● **Required work**
Return only the lines of the listing below that run from the line with "Rendered at 1500 by 1125 pixels." through the line with "Identify the document", both ends included, exactly as written.

● **Data for analysis**
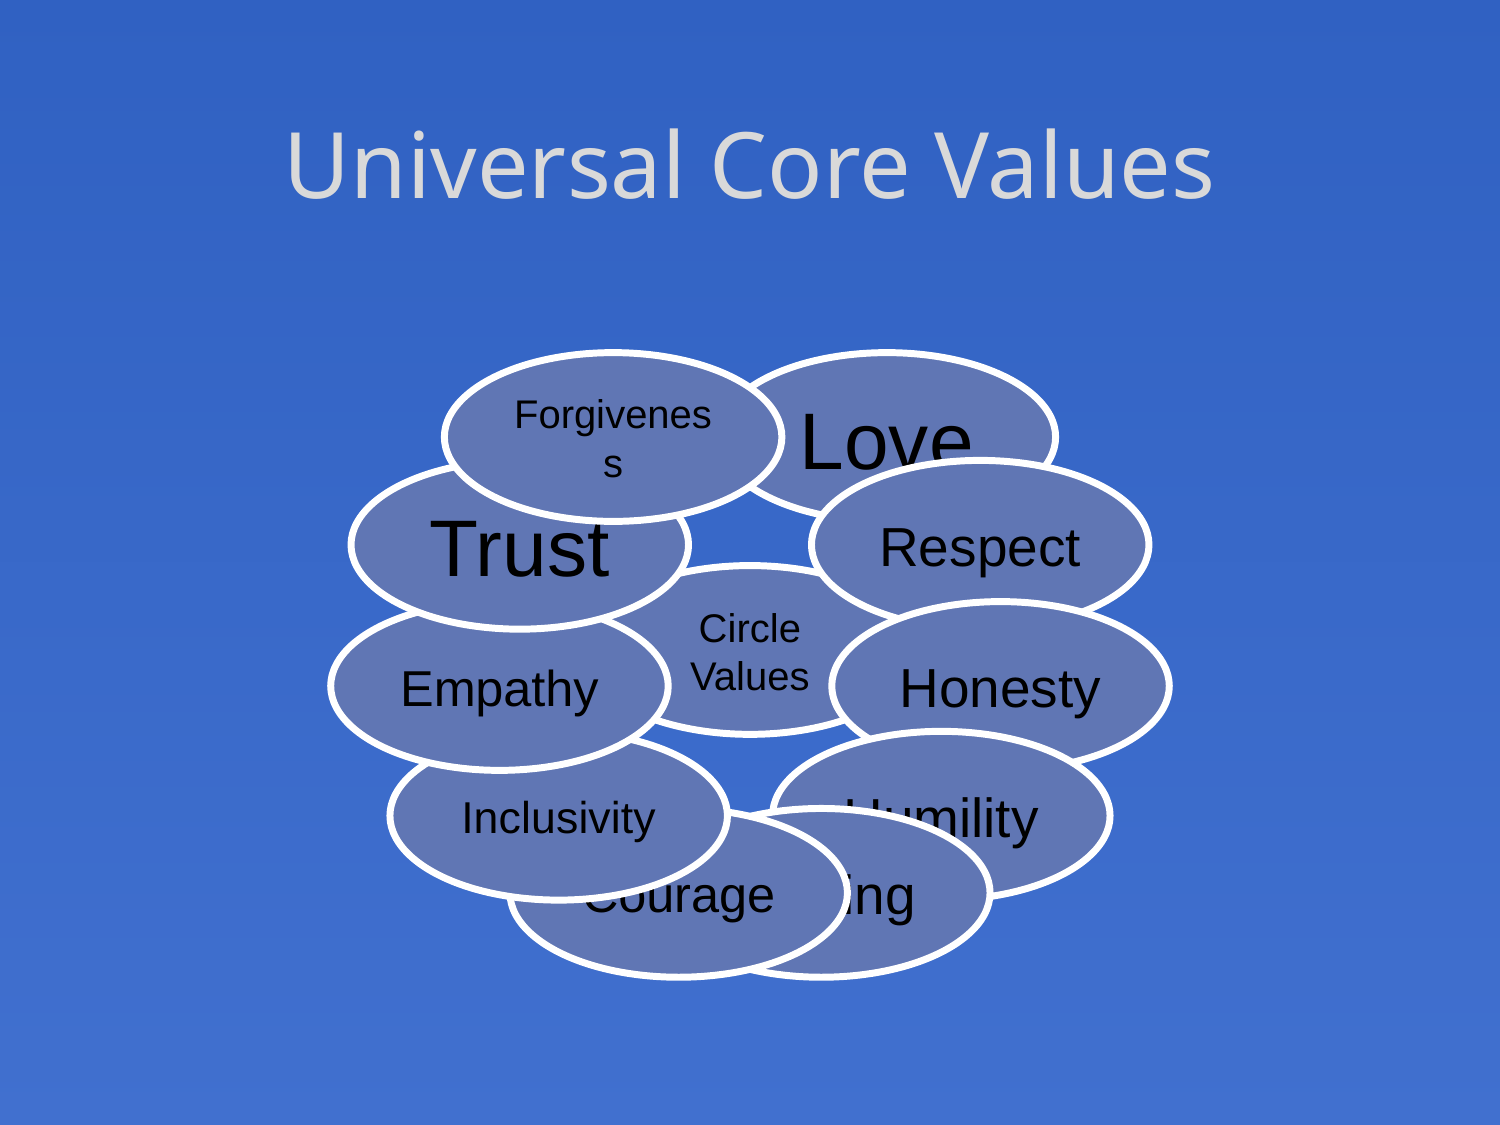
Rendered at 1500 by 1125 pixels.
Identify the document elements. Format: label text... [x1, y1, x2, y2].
---
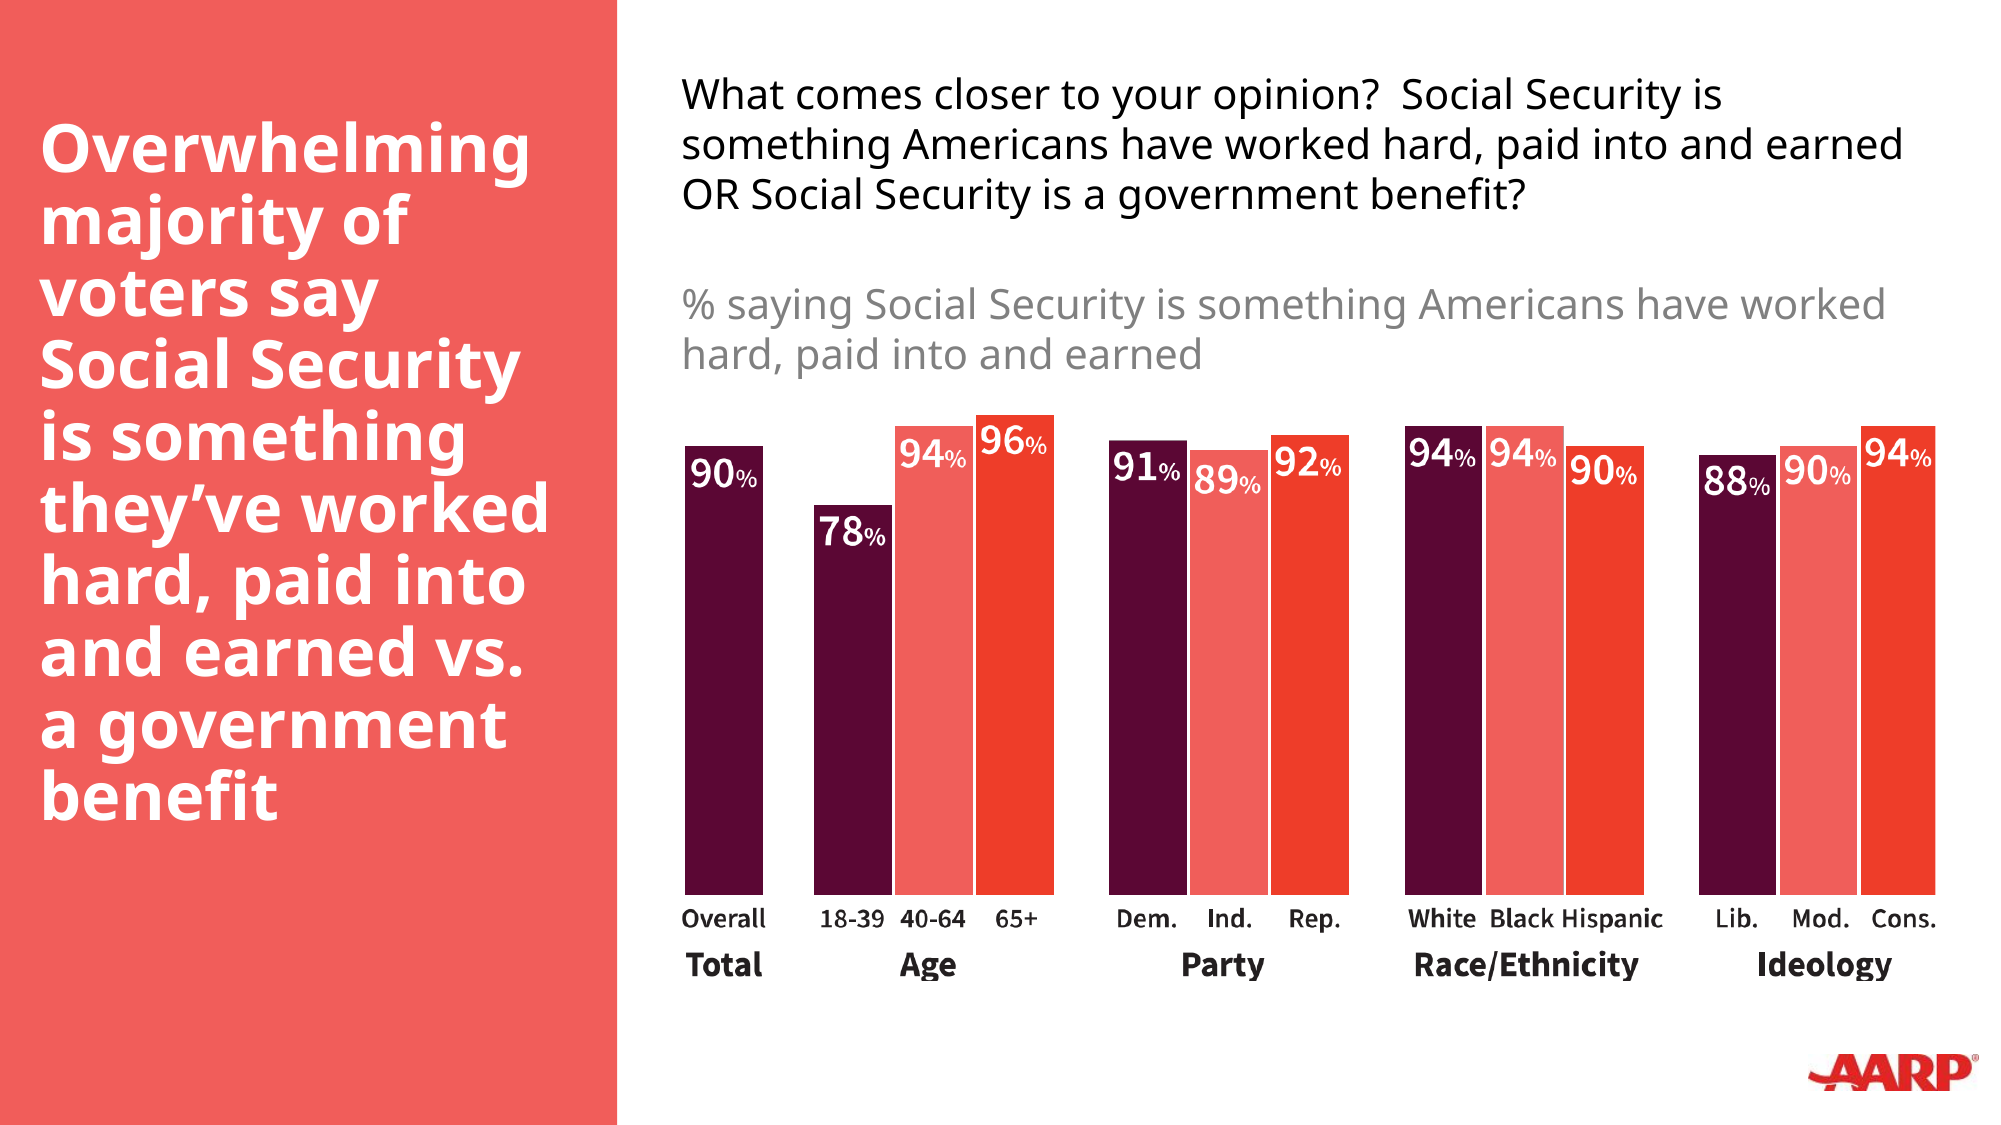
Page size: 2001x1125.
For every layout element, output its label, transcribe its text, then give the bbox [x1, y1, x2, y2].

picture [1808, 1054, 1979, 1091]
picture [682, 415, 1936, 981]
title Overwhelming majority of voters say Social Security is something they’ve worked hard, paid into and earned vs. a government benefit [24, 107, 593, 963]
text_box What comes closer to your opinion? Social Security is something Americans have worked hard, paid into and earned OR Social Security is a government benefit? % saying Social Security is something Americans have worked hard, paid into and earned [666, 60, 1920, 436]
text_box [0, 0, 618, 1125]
==
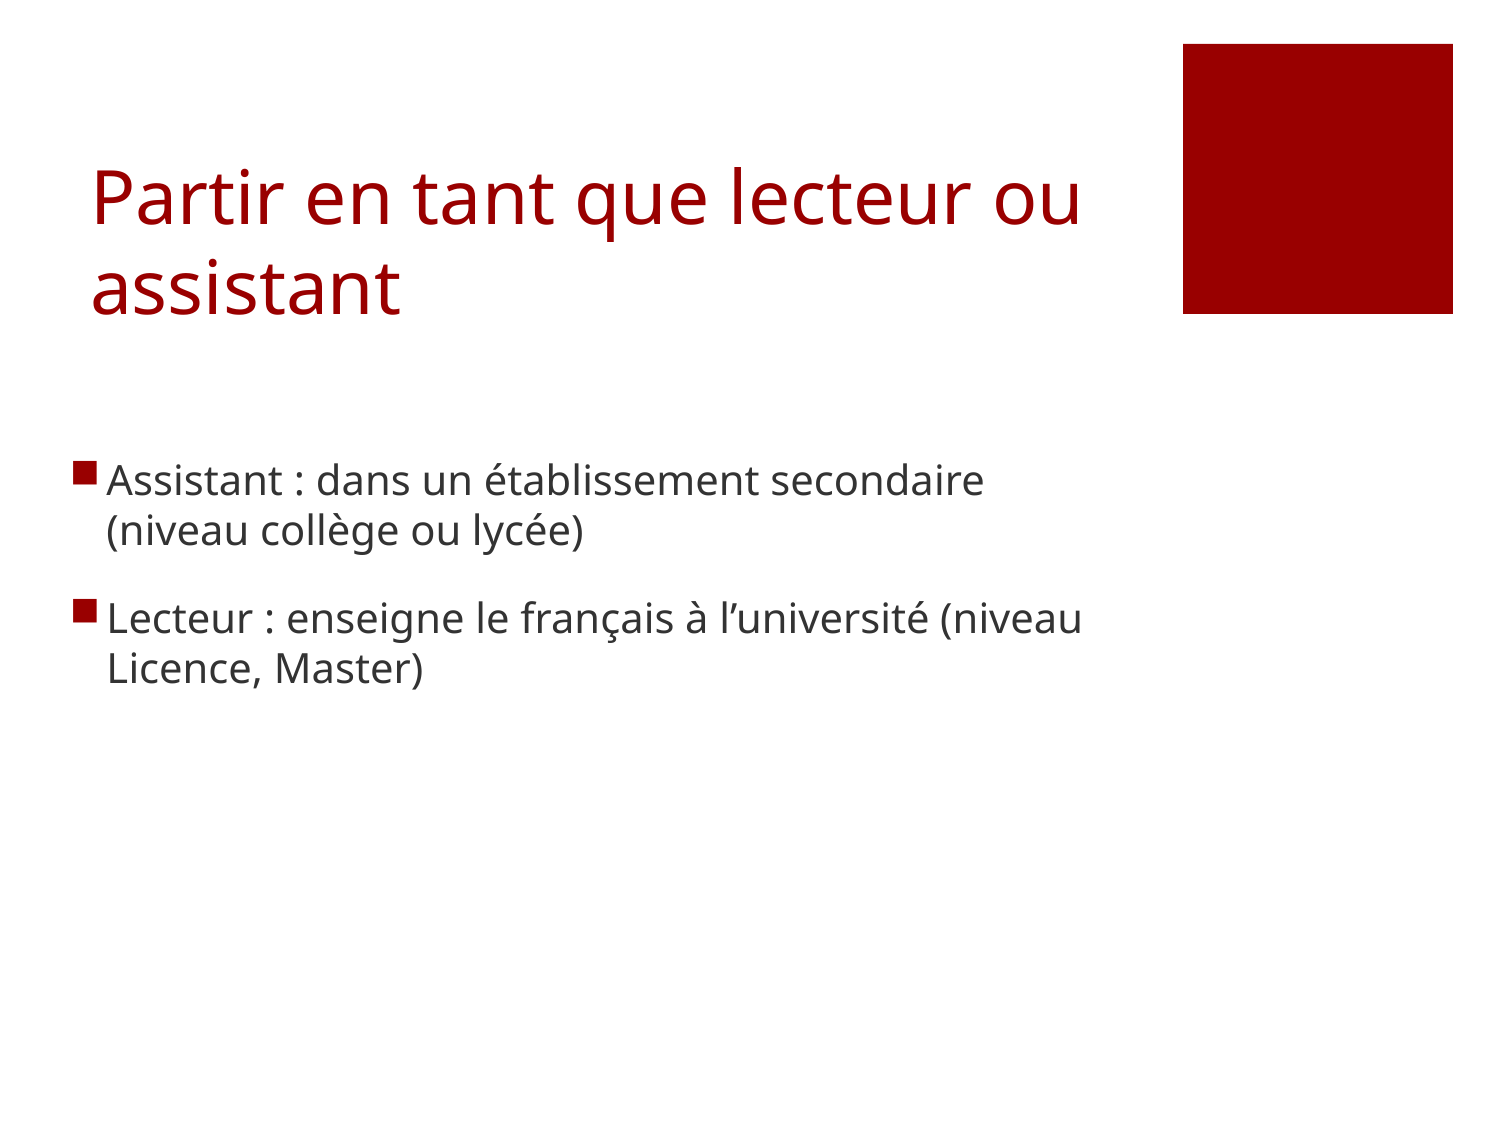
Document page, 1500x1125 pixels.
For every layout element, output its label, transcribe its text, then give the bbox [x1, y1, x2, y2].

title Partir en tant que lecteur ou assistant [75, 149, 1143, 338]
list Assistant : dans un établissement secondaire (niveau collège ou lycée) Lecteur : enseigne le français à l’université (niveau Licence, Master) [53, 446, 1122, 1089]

● **Solution to this problem**
Rendered at 1500 by 1125 pixels.
Identify the document elements. Format: label text... [x1, y1, x2, y2].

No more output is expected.